Optimization of Mass Reconstruction Algorithm for Atom Probe Tomography Analysis

• Published in: Physics of atomic nuclei Vol. 82; no. 9; pp. 1292 - 1301
• Main Authors: Shutov, A. S., Lukyanchuk, A. A., Rogozhkin, S. V., Raznitsyn, O. A., Nikitin, A. A., Aleev, A. A., Kirillov, S. E.
• Format: Journal Article
• Language: English
• Published: Moscow Pleiades Publishing 01.12.2019; Springer; Springer Nature B.V
• Subjects: Algorithms; Chemical elements; Detectors; Engineering Design of Nuclear Physics Equipment; Investigations; Ion detectors; Ion trajectories; Optimization; Particle and Nuclear Physics; Physics; Physics and Astronomy; Reconstruction; Spatial resolution; Titanium alloys; Titanium base alloys; Tomography; nonlinear distortion; data reconstruction algorithm; optimization; atom probe tomography
• ISSN: 1063-7788; 1562-692X
• DOI: 10.1134/S1063778819090096

Atom probe tomography (ATP) is a technique that has actively been developed in recent years.
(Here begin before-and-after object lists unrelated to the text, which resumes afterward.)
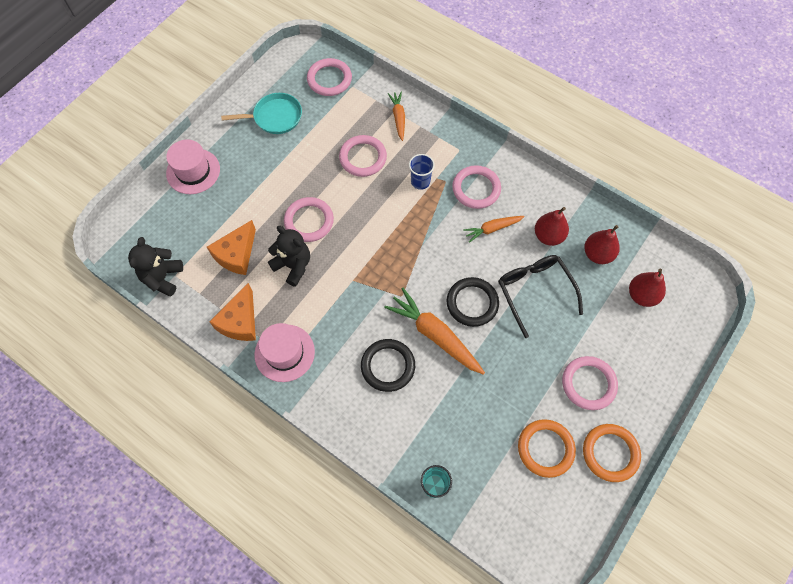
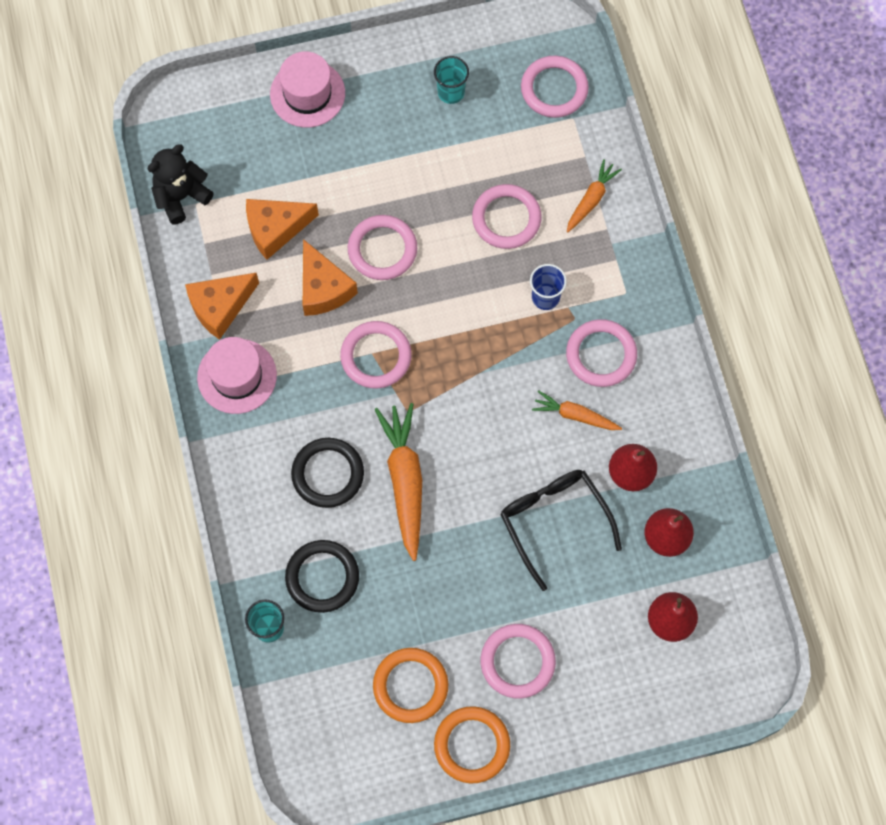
camera: 40 degrees right, 5 degrees up
(275, 117) = (451, 92): turquoise pan -> turquoise cup
(293, 266) = (323, 288): black teddy bear -> orange cheese
(356, 280) = (376, 356): none -> pink ring
(472, 303) = (475, 479): black ring -> black ring (322, 577)
(535, 292) = (554, 522): black glasses -> black glasses turned 45 degrees counterclockwise

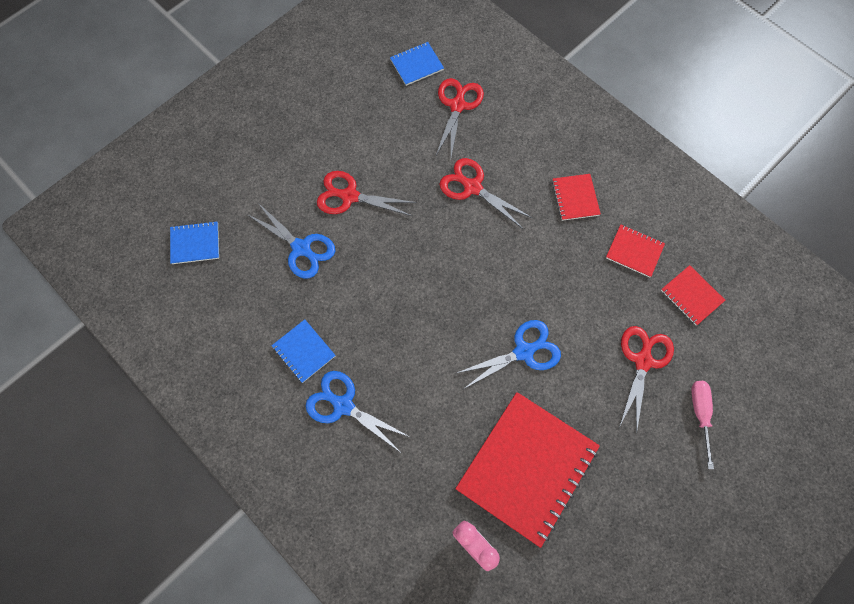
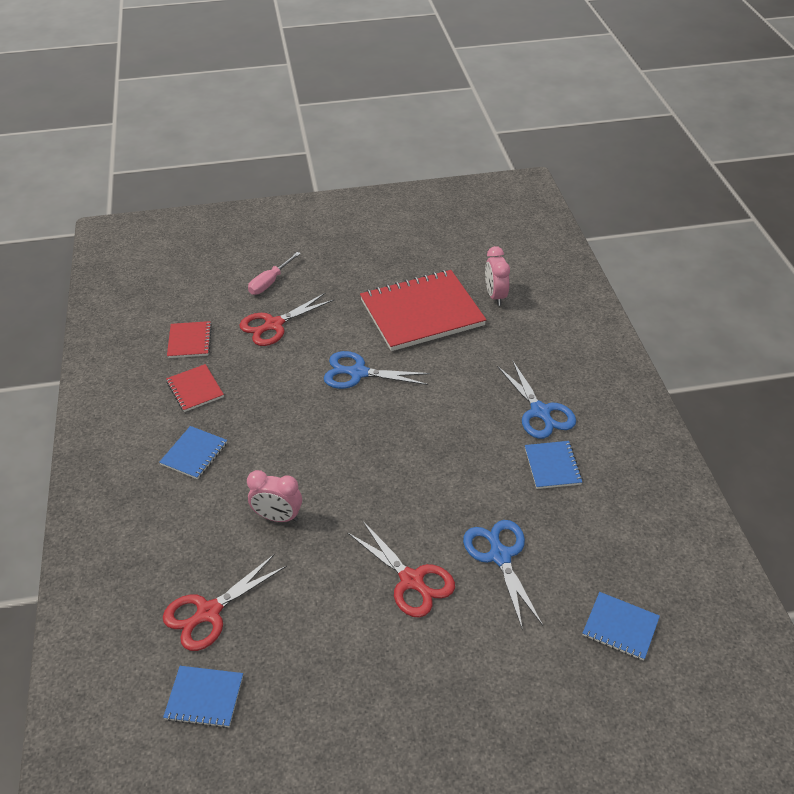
camera: 145 degrees left, 25 degrees down
(472, 187) = (278, 517): red scissors -> pink clock
(575, 198) = (194, 454): red notebook -> blue notebook

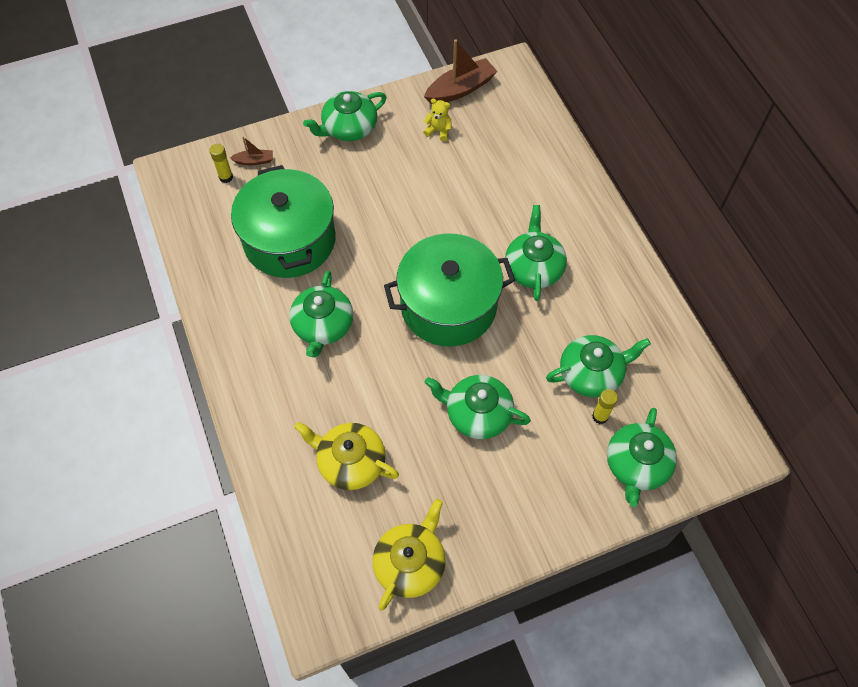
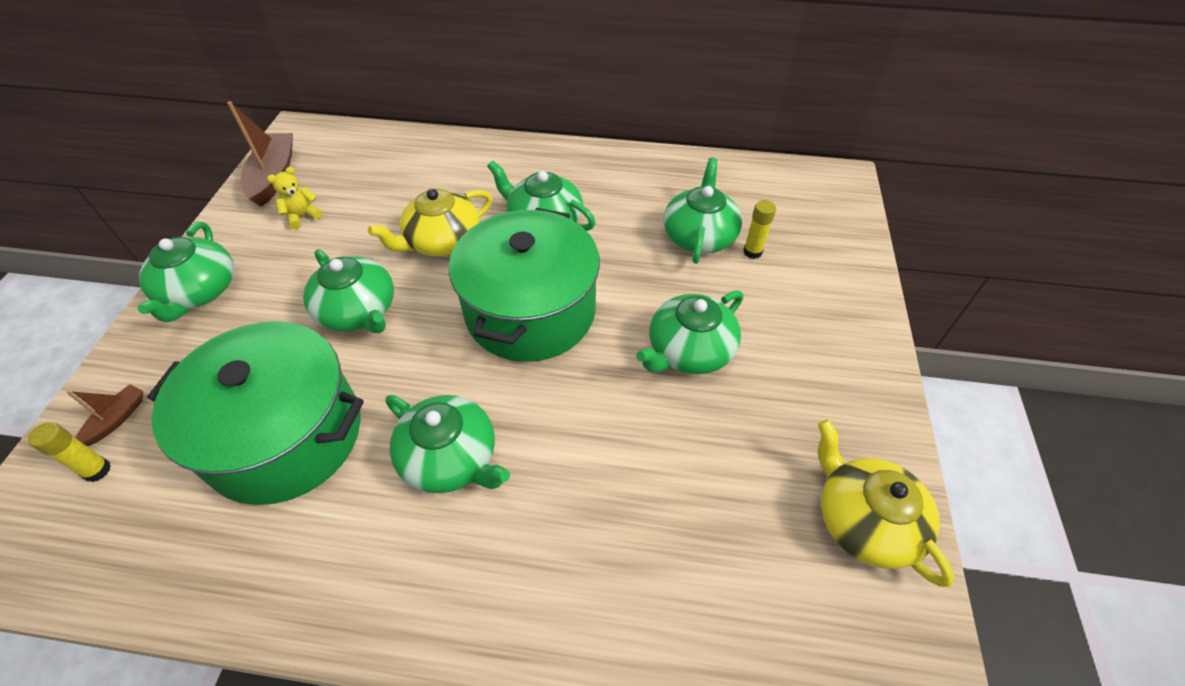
camera: 60 degrees left, 10 degrees down
(350, 462) = (680, 524): yellow teapot -> yellow teapot (442, 241)
(636, 465) = (821, 250): green teapot -> green teapot (358, 311)

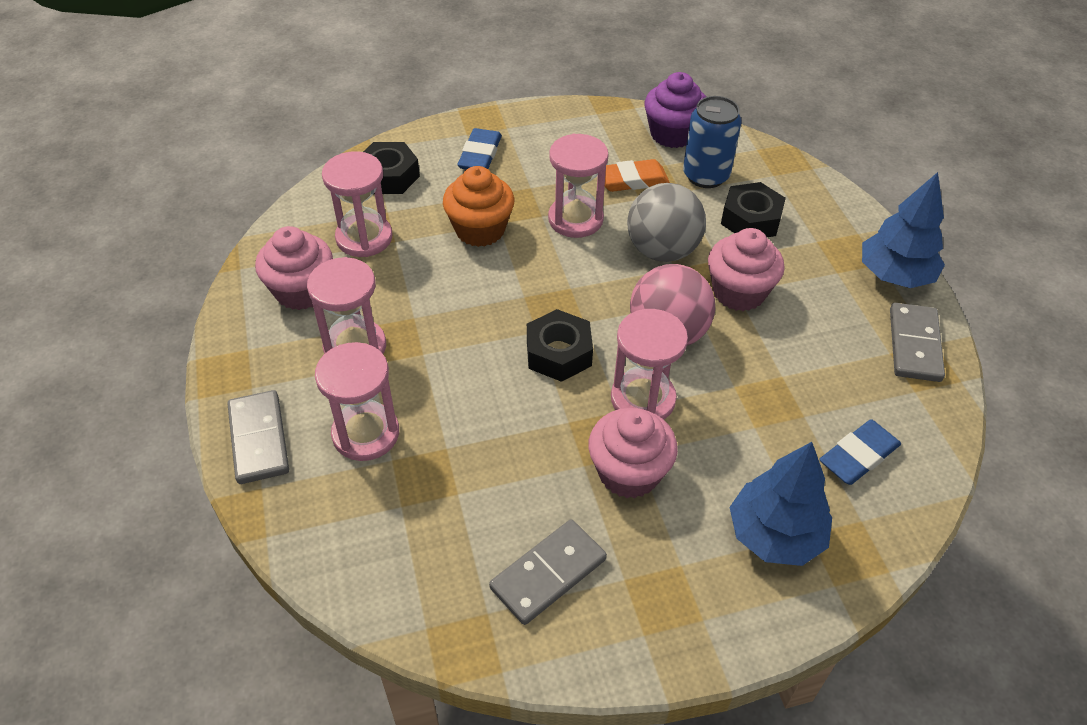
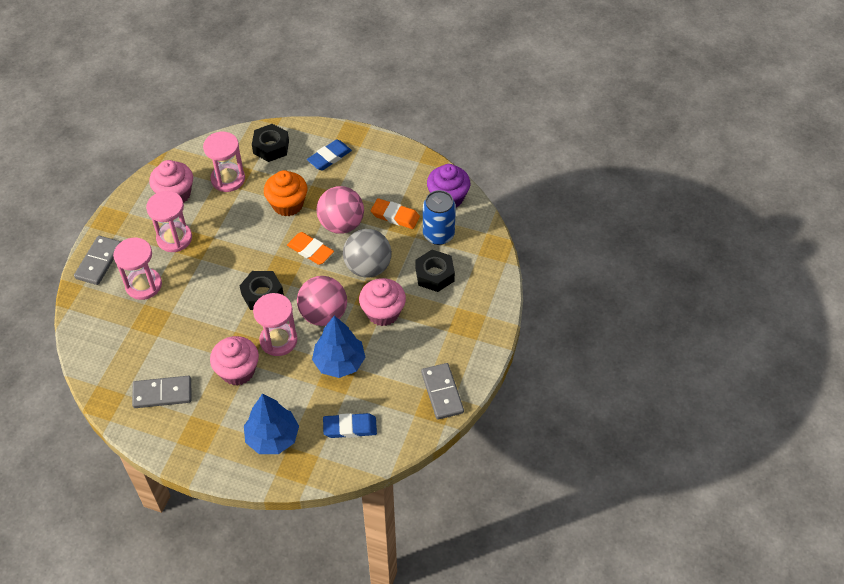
camera: 35 degrees right, 5 degrees up
(567, 268) = (310, 250): none -> orange eraser
(575, 219) = (341, 224): pink hourglass -> pink ball
(894, 275) = (477, 350): blue tree -> blue tree (339, 362)
(914, 345) = (442, 392): grey domino -> grey domino turned 60 degrees counterclockwise

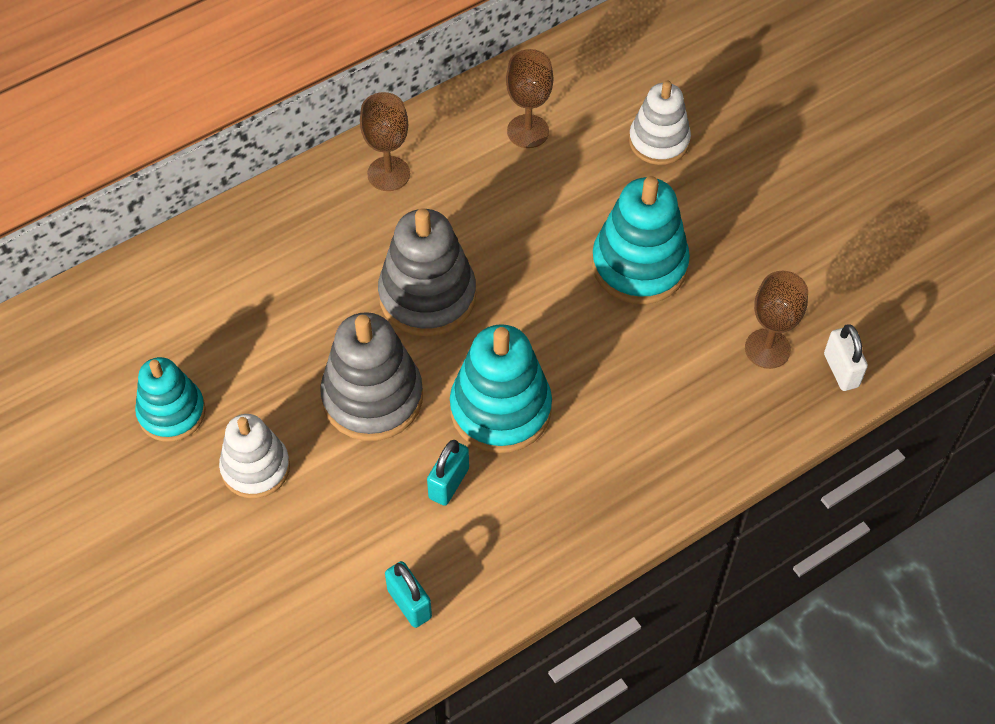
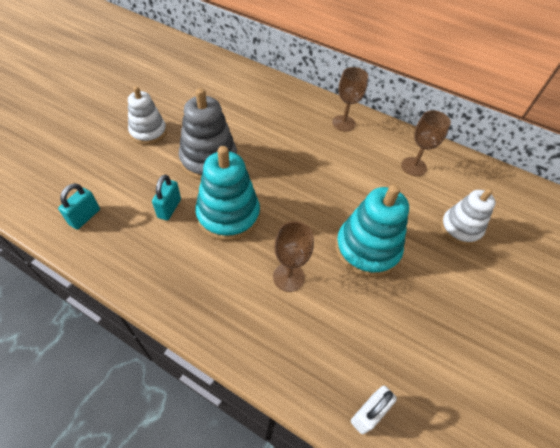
camera: 60 degrees right, 5 degrees down
(171, 412) = (167, 97): turquoise stacking toy -> none
(427, 296) = (282, 161): grey stacking toy -> none
(448, 483) = (169, 208): turquoise padlock -> turquoise padlock turned 75 degrees counterclockwise
(767, 349) = (354, 350): brown goblet -> brown goblet (288, 277)

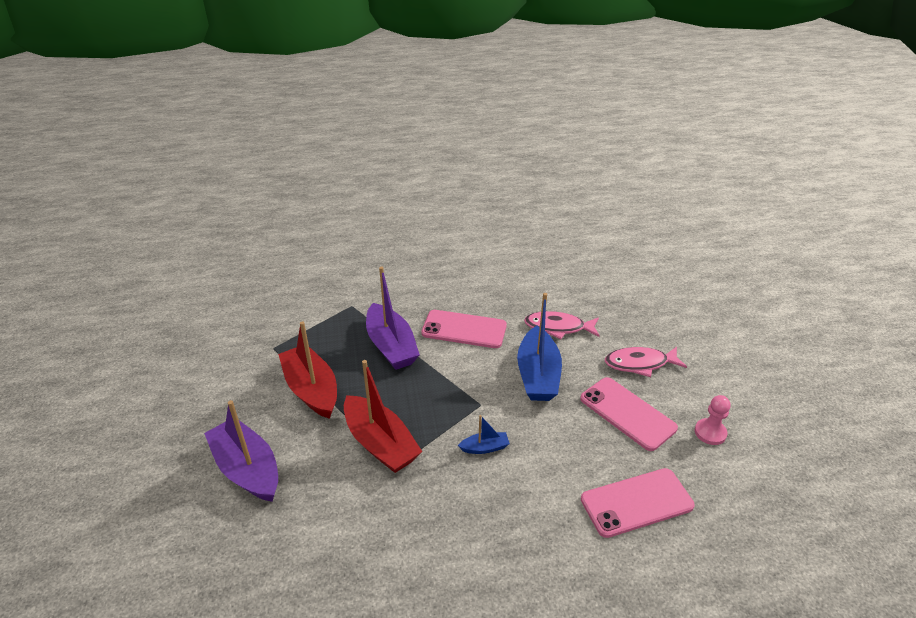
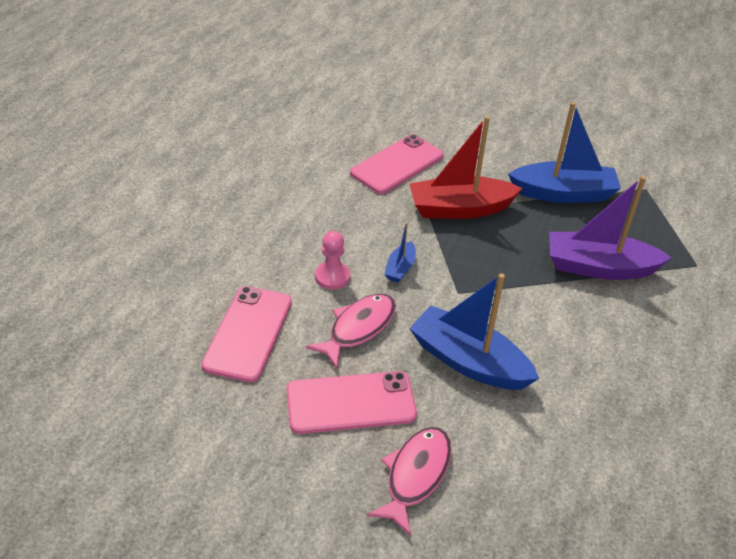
camera: 120 degrees right, 5 degrees up
(247, 469) = (489, 136): purple boat -> none
(312, 389) = (563, 193): red boat -> blue boat
(464, 329) = (594, 339): pink phone -> pink phone (397, 164)
(558, 327) = (543, 434): pink fish -> pink fish (358, 328)
(710, 433) = (261, 459): pink pawn -> pink pawn (332, 277)

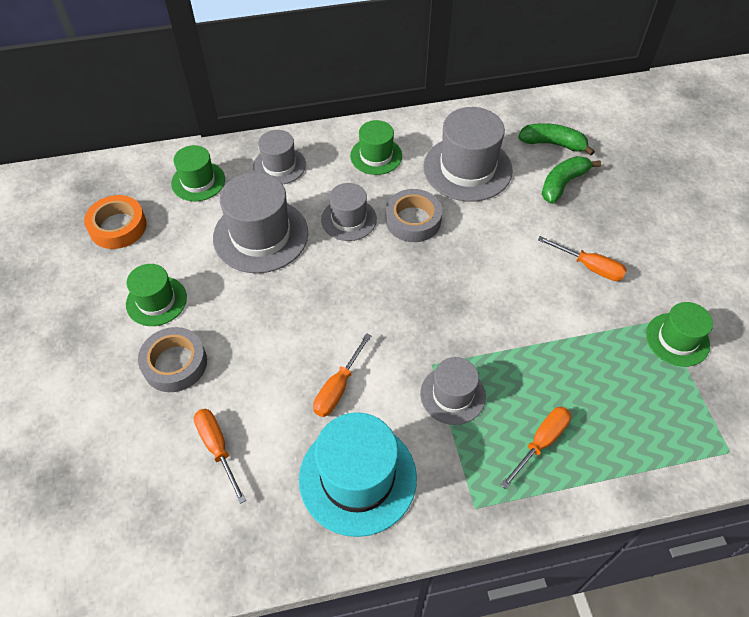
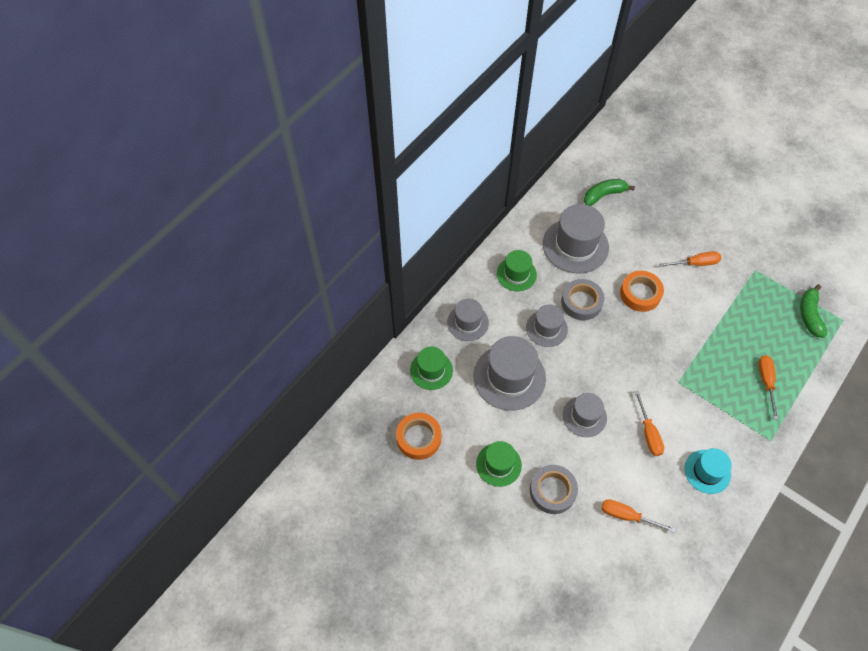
camera: 40 degrees left, 5 degrees up
(357, 478) = (707, 471): turquoise hat -> turquoise hat, size x0.59
(452, 395) = (704, 390): grey hat -> grey hat (584, 416)
(488, 254) = (640, 294): none -> orange tape
(563, 184) = (634, 219): green banana -> green banana (809, 315)
(677, 339) = (771, 276): green hat -> none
This method allows one to investigate three-dimensional distributions of chemical elements in various materials with atomic spatial resolution. The raw APT data reconstruction algorithm uses the geometry of evaporated ion trajectories. However, the basic algorithm uses the approximation of rectilinear trajectories of ions moving from the specimen to the detector. In this study, we present the main approaches to adapting and optimizing the basic APT data reconstruction algorithm concerning the mass reconstruction procedure. Methods for taking into account the nonlinear distortions of ion trajectories due to the wide-angle detection system and other features of ion detection in atom probe tomography are demonstrated. Using a titanium alloy (Ti—5Al—2.7Mo—2Zr), we demonstrate that the consideration of the above effects in the reconstruction of ATP data makes it possible to increase the mass resolution, m /Δ m 50% , of the main peaks of the mass spectrum to 600 and above. In general, the set of performed procedures allows one to achieve a high accuracy of the positioning of the peaks up to 0.01 amu and ensures a significant (more than tenfold) increase in the mass resolution for mass spectrum peaks that are distant from the main peaks.